Saved data entries:
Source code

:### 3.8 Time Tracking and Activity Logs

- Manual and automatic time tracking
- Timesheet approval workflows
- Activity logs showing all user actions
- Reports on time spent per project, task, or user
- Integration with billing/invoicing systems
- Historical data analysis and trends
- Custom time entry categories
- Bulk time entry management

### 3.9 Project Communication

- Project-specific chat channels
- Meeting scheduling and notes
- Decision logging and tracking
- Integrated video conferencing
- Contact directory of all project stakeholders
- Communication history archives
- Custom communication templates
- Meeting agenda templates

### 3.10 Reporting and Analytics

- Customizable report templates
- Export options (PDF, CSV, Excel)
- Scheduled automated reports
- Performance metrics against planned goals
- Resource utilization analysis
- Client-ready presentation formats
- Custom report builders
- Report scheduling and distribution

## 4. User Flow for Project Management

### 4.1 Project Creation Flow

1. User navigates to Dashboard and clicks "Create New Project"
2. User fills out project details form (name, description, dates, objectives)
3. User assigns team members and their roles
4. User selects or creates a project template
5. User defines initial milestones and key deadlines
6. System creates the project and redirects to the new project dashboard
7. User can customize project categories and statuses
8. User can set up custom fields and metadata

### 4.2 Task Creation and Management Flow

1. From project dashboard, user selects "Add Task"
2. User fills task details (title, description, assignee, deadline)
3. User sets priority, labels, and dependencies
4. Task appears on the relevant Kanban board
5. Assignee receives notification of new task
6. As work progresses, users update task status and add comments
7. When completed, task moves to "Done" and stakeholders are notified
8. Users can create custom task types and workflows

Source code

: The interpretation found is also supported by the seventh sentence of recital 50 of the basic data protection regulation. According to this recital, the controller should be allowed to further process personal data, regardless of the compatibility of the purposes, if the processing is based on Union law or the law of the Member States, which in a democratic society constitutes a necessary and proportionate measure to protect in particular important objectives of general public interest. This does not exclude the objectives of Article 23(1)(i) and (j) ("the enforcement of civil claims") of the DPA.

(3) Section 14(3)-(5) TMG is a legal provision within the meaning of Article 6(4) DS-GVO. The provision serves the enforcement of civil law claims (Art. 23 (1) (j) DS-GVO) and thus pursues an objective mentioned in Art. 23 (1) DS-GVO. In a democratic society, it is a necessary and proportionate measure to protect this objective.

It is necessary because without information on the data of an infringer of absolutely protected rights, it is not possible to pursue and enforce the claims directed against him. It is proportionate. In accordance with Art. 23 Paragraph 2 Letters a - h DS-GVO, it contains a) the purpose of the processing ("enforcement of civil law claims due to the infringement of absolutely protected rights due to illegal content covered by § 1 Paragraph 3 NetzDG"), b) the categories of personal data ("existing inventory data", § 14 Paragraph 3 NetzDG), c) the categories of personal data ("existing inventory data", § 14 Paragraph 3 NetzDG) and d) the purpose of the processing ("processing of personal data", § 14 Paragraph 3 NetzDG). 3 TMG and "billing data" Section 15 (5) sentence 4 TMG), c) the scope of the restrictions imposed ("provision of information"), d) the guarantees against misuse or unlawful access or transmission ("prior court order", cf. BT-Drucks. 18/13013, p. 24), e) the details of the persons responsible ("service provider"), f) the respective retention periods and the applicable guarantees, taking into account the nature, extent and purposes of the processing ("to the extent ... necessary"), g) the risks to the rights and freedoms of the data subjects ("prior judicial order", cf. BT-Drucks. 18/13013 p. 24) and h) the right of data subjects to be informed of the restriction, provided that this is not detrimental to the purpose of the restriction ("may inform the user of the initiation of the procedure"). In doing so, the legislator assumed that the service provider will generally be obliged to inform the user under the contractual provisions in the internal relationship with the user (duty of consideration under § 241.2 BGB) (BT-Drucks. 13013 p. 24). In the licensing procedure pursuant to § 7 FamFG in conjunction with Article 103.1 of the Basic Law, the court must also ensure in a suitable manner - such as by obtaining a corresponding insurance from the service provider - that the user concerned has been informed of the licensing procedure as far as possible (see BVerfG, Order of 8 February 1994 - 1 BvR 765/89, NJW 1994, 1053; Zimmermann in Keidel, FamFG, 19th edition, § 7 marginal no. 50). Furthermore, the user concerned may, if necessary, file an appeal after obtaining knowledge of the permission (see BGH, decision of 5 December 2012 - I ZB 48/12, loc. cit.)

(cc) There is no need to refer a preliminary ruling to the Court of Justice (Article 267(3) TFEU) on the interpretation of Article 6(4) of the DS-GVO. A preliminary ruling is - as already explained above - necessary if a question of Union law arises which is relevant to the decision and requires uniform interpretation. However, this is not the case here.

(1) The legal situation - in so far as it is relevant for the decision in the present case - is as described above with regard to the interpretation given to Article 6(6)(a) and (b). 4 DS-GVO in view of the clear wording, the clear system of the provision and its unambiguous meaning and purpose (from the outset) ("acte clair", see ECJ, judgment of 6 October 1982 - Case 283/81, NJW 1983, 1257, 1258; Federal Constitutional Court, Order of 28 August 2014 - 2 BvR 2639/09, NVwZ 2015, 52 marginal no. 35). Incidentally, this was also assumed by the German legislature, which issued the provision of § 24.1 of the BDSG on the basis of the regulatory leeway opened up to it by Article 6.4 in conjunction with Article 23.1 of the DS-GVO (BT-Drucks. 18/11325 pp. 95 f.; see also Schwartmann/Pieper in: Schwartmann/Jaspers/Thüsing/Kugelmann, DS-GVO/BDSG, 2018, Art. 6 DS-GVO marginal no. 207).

## EXERCISE:
Render the lines from the one containing "of the DPA." up to and including the one containing "(3) Section 14(3)-(5)" as a numbered list, skipping any blank lines.

## RESULT FOR THIS TASK:
1. : The interpretation found is also supported by the seventh sentence of recital 50 of the basic data protection regulation. According to this recital, the controller should be allowed to further process personal data, regardless of the compatibility of the purposes, if the processing is based on Union law or the law of the Member States, which in a democratic society constitutes a necessary and proportionate measure to protect in particular important objectives of general public interest. This does not exclude the objectives of Article 23(1)(i) and (j) ("the enforcement of civil claims") of the DPA.
2. (3) Section 14(3)-(5) TMG is a legal provision within the meaning of Article 6(4) DS-GVO. The provision serves the enforcement of civil law claims (Art. 23 (1) (j) DS-GVO) and thus pursues an objective mentioned in Art. 23 (1) DS-GVO. In a democratic society, it is a necessary and proportionate measure to protect this objective.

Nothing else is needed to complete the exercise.